**Source extract:**
Instituto Bolívar de Estrategia y Diálogo
Pensamiento Estratégico, Diálogo Global

Why Giving Advice is Easier Than Applying It: “Emotional Weight Differs When the Problem is Personal or External”

Jun 3, 2025, 03:42

Offering guidance to others seems simple when examining their issues from a distance. Solutions appear clearer, and emotions are not as impactful. However, the narrative shifts when the glass turns into a mirror, reflecting our own struggles. Those words of wisdom, once so easily dispensed, become mired in uncertainty when faced with our own reflection.

Personal problems stir emotions like fear and anxiety, which dissipate when dilemmas are external. “Seeing things from the advisor's perspective is easier because emotions don’t interfere, allowing for more rational and objective decisions,” shares Carmen, a 25-year-old from Madrid, who finds it challenging to apply the advice she gives to herself. Psychologists agree: “Personal involvement intensifies emotions, distorting perspectives. With external issues, emotions are less intense, facilitating more rational decision-making,” explains Sheila Establiet, a psychologist at Reinservida addiction center.

Negative emotions such as fear, distress, or uncertainty emerge when resolving personal problems. “Uncertainty is my biggest obstacle in applying my own advice, especially with the risk of failure,” Carmen admits. Philosophical theories have pondered these thoughts for ages. “Humans inherently protect themselves, creating lives not dictated by genetic inheritance, leading to insecurity. Unlike ants, who know their roles, humans must decide their paths, generating insecurity,” analyzes Joan-Carles Mèlich, philosopher and professor at the Autonomous University of Barcelona.

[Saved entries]
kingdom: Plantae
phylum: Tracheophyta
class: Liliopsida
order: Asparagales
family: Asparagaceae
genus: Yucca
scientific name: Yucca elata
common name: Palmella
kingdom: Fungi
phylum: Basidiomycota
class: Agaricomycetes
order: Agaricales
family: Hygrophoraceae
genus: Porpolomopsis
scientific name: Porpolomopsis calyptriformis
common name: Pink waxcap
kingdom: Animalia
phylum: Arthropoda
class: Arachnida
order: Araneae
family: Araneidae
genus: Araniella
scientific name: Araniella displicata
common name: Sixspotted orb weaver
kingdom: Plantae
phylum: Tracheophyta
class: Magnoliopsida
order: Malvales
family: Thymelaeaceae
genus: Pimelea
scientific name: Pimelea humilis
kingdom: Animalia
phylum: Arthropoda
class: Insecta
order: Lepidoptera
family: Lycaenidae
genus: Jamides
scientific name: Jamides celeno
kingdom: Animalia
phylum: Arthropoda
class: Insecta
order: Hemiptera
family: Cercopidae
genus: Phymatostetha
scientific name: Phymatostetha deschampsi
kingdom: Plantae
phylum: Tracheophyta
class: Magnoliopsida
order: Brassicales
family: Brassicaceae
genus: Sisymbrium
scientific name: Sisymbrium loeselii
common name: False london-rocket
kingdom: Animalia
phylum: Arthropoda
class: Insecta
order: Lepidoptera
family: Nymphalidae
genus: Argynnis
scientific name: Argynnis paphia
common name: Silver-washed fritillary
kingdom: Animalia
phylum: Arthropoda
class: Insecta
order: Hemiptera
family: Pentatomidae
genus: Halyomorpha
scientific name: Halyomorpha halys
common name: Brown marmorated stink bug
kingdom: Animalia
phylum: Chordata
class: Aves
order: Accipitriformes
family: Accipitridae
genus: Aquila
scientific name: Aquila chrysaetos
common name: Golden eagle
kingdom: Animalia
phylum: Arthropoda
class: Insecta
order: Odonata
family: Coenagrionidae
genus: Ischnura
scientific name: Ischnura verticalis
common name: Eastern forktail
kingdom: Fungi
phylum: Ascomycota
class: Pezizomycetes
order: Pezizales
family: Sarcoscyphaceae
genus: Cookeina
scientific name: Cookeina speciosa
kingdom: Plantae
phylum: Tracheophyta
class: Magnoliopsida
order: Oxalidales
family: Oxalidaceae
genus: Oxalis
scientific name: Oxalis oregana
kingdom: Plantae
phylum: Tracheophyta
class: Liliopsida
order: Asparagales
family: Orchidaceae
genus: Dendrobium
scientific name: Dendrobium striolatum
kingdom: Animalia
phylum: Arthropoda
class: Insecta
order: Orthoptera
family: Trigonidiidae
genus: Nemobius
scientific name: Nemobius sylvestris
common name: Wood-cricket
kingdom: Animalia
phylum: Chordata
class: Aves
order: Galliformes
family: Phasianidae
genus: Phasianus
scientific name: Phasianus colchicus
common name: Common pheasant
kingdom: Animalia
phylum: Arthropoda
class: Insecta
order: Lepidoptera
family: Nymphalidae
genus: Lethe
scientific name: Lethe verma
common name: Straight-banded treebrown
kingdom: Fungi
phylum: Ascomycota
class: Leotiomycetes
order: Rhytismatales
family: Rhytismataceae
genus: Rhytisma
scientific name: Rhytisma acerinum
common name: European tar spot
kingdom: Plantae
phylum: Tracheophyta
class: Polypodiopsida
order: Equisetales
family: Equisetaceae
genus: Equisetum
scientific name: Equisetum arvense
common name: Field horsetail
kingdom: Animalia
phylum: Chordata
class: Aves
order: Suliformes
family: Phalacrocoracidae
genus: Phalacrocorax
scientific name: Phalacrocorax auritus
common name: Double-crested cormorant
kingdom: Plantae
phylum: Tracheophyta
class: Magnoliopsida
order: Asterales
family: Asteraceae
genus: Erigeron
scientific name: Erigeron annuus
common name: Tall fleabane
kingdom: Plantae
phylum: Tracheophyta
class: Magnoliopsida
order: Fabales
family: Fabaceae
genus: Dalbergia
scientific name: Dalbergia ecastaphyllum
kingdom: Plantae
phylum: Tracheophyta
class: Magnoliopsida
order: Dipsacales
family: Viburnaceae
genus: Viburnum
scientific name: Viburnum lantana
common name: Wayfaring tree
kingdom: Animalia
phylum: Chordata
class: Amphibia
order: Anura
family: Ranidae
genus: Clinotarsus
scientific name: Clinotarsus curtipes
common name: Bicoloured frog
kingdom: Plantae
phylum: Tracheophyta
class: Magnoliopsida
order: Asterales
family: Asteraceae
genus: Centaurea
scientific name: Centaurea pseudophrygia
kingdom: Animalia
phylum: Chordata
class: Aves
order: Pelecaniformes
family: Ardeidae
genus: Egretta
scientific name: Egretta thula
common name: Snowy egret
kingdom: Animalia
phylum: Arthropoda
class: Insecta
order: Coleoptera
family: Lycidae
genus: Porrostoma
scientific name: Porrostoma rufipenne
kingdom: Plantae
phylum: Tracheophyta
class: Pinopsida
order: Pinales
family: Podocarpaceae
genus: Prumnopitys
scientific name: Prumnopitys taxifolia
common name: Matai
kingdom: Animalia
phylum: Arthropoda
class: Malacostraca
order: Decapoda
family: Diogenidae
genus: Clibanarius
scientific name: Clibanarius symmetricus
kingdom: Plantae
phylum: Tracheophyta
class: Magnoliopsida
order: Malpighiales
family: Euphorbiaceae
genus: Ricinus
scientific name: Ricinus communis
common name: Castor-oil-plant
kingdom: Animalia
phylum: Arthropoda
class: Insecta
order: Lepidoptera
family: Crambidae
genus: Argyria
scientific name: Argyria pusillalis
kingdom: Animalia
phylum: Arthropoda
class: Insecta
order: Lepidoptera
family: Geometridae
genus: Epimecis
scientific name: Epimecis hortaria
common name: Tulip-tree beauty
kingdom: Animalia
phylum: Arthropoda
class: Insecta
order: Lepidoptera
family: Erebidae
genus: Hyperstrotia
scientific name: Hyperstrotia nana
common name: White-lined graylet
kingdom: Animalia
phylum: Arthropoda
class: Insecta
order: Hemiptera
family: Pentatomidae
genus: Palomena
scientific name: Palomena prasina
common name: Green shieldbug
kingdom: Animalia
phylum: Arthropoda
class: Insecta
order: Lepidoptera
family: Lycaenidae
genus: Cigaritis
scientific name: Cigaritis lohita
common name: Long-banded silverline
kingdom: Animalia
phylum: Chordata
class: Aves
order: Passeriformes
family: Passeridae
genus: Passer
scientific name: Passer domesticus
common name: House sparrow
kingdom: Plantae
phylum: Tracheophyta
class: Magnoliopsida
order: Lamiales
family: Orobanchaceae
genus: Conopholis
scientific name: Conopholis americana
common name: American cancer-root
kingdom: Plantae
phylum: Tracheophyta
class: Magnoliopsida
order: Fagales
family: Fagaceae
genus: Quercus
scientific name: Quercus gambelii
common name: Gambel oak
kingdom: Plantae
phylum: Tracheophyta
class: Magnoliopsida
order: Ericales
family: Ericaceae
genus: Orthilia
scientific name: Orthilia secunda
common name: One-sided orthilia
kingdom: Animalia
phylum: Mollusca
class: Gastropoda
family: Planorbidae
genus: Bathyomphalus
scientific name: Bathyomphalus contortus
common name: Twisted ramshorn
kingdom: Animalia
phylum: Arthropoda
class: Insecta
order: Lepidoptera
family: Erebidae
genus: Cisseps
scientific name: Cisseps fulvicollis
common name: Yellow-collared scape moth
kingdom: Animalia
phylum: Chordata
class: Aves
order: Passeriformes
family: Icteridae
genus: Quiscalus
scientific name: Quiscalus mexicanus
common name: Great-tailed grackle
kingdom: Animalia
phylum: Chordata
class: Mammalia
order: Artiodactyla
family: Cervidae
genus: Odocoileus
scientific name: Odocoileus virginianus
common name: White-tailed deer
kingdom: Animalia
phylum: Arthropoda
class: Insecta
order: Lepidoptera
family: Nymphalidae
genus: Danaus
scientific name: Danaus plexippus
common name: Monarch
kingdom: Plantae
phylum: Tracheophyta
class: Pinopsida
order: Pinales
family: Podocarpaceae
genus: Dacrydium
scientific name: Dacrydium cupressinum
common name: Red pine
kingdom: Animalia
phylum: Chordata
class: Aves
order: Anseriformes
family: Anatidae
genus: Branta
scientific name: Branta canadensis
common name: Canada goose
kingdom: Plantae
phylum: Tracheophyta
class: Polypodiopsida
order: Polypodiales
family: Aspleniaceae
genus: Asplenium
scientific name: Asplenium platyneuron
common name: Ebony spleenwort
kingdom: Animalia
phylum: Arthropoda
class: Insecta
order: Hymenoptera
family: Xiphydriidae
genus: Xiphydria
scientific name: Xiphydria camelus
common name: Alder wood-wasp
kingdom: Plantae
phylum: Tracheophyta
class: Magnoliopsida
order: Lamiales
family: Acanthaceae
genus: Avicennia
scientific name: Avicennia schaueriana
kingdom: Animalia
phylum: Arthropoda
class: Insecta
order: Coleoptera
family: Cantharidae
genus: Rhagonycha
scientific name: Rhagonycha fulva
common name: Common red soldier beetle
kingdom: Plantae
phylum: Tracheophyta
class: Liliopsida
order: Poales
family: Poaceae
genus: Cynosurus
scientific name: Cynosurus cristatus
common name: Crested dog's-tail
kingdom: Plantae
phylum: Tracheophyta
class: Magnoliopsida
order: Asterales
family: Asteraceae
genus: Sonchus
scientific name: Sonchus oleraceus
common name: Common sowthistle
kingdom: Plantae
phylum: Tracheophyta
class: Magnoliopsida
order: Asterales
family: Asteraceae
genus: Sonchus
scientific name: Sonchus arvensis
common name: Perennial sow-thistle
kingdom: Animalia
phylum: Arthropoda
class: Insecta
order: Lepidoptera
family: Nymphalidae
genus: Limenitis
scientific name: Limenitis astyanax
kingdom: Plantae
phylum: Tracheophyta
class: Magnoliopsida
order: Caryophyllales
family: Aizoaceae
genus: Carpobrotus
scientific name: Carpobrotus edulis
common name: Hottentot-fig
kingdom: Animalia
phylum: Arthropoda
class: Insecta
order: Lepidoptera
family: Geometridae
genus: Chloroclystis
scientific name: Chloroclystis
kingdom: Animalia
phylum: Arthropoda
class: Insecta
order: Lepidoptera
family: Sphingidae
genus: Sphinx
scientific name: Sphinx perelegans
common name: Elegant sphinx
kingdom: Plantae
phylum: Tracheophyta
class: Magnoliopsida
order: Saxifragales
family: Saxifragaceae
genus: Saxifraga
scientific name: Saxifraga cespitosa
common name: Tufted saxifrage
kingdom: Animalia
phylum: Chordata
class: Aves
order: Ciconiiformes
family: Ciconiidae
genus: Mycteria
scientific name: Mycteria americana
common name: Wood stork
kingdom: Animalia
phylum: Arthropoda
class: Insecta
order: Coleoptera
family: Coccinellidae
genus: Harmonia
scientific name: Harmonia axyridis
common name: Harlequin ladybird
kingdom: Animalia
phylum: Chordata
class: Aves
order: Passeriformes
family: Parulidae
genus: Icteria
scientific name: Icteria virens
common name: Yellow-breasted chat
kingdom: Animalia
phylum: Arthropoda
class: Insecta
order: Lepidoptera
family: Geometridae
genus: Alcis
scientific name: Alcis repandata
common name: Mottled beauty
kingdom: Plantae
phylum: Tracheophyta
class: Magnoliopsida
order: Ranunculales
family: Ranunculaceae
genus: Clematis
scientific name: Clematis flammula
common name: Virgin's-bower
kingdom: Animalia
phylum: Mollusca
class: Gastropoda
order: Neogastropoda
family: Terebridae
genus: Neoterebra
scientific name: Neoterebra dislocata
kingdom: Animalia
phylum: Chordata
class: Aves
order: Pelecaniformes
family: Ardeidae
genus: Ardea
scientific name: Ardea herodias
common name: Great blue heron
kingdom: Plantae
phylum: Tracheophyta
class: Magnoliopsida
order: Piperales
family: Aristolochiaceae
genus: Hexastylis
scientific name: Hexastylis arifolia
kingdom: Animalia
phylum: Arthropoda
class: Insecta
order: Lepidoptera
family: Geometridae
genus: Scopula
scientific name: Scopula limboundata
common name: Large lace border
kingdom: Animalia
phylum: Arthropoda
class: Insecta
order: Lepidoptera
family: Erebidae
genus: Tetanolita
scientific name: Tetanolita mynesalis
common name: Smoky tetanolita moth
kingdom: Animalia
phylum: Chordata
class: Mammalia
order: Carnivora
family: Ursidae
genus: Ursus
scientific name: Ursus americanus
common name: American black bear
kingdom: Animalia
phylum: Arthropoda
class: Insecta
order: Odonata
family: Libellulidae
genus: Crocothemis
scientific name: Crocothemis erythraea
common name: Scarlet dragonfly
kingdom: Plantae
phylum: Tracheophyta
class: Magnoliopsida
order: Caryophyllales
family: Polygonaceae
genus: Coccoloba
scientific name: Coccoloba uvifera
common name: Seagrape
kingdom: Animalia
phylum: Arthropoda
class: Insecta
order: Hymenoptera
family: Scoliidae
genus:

**What to work on:**
a: Check each statement against the article on giving advice: (i) Carmen is a 25-year-old from Madrid; (ii) Sheila Establiet is a philosopher at the Autonomous University of Barcelona; (iii) Carmen says uncertainty is her biggest obstacle in applying her own advice. Answer yes or no for each, quoting the words of the article that settle it.
b: Pick up the article on giving advice after its last sentence and keep it going.
These saved entries come from a different source than the article on giving advice.

**Answers to each task:**
a:
(i) Yes: "shares Carmen, a 25-year-old from Madrid"
(ii) No: "explains Sheila Establiet, a psychologist at Reinservida addiction center"
(iii) Yes: "Uncertainty is my biggest obstacle in applying my own advice"

b:
The potential outcomes of personal actions are overwhelming compared to external ones. The inability to control every consequence causes Carmen significant angst: “It stresses me out when I can't manage situations if they go wrong. When things are beyond my control, it’s frustrating not to improve them,” she shares.

For French philosopher Jean-Paul Sartre, a key figure in existentialism, humans are free yet condemned to choose. “Once a choice is made, one is fully responsible for it, which creates anxiety,” Mèlich elaborates. Existentialists argue that evading choice equates to “bad faith.” “Responsibility means answering for your choices. In today’s fast-paced world, decisions are fleeting, forcing constant reevaluation,” reasons the philosopher.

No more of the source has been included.